Figure 11.10: When the Batch box is checked, a CLC Metadata Table can be selected as input.

Figure 11.11: Data associated with each row in a CLC Metadata Table, of a type compatible with that analysis, make up the default content of batch units.

Batch overview

In the batch overview step, the elements in each batch unit can be reviewed, and refined based on their names using the fields Only use elements containing and Exclude elements containing.

In figure 11.12, the batch units, i.e. those elements and folders directly under the folder selected in figure 11.9, are shown. In each batch unit, data elements that could be used in the analysis are listed on the right hand side. Some batch units contain more than one data element. Those data elements would be analyzed together. To limit the analysis to just sequence lists containing trimmed sequences, the term "trim" has been entered into a filter field near the bottom.

Image batchfolderdetail
Figure 11.12: Overview of the batch units (left) and the input elements defined by each batch unit (right). By default, all elements that can be used as inputs are listed on the right (top). By entering terms in the filter fields, the list of elements in the batch units can be refined. Here, only sequence lists including trimmed sequences will be included (bottom) .

Folders that do not contain any elements compatible with the analysis are not shown in the batch overview.

Organization of the results

The options for where to save analysis outputs are shown in figure 11.13.

Image batchresulthandling
Figure 11.13: Options for saving results when an analysis is runin Batch mode.

The available options are:

Save in input folder Save all outputs into the same folder as the input data.
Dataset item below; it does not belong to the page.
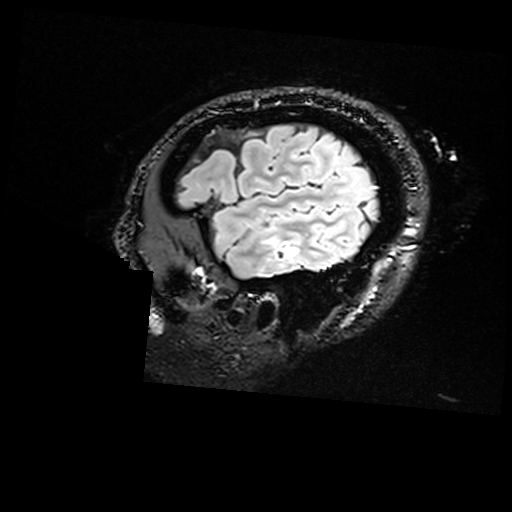
Brain MRI from a brain-tumour surgery series, one sagittal slice; T2 FLAIR; 1 mm slice thickness; 512 × 512 image matrix, field of view 250 × 250 mm. From the clinical record (not read from this slice): histopathology: Non-tumor destructive chronic inflammatory lesion with abnormal vasculature; tumour location: Right Inferior Temporal.
Outlined on this slice (outlined manually by an expert reader):
- residual tumour: bounding box (x1, y1, x2, y2) in pixels: (285, 245, 293, 259)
For batch units defined by folders, the results of each analysis are saved into the folder with the input data. If the batch units were individual data elements, results are put into the same folder as the input elements.
Save in specified location You will be prompted in the next step to select a folder where the outputs should be saved to. The Create subfolders per batch unit checkbox allows you to specify whether subfolders should be created to store the results from each batch unit:
- When checked results for each batch unit are written to a newly created subfolder under the folder you select in the next step. A subfolder is created for each batch unit. (This is the default option.)
- When unchecked, results from all batch units are written to the folder you select in the next step.

The log file

In the final wizard step there is an option to Create a log. When checked, a log containing information about all the batch units will be created. This log includes the term "combined log" in its name. A log is also created for each individual batch unit.

Batch unit processes

When the job is running, there is one "master" process representing the overall batch job, and a separate process for each batch unit.

On a CLC Workbench, the batch units are executed sequentially - one batch unit at a time. This avoids overloading the computer.

On a CLC Server, all the processes are placed in the queue, and the queue takes care of distributing the jobs. If there are multiple job nodes or grid nodes, batch units may be processed in parallel.

Stopping a batch run

To stop the whole batch run, stop the "master" process.

On a CLC Workbench, find the master process in the Processes tab in the bottom left side. Click on the little triangle on the right hand side of the master process and choose the option Stop.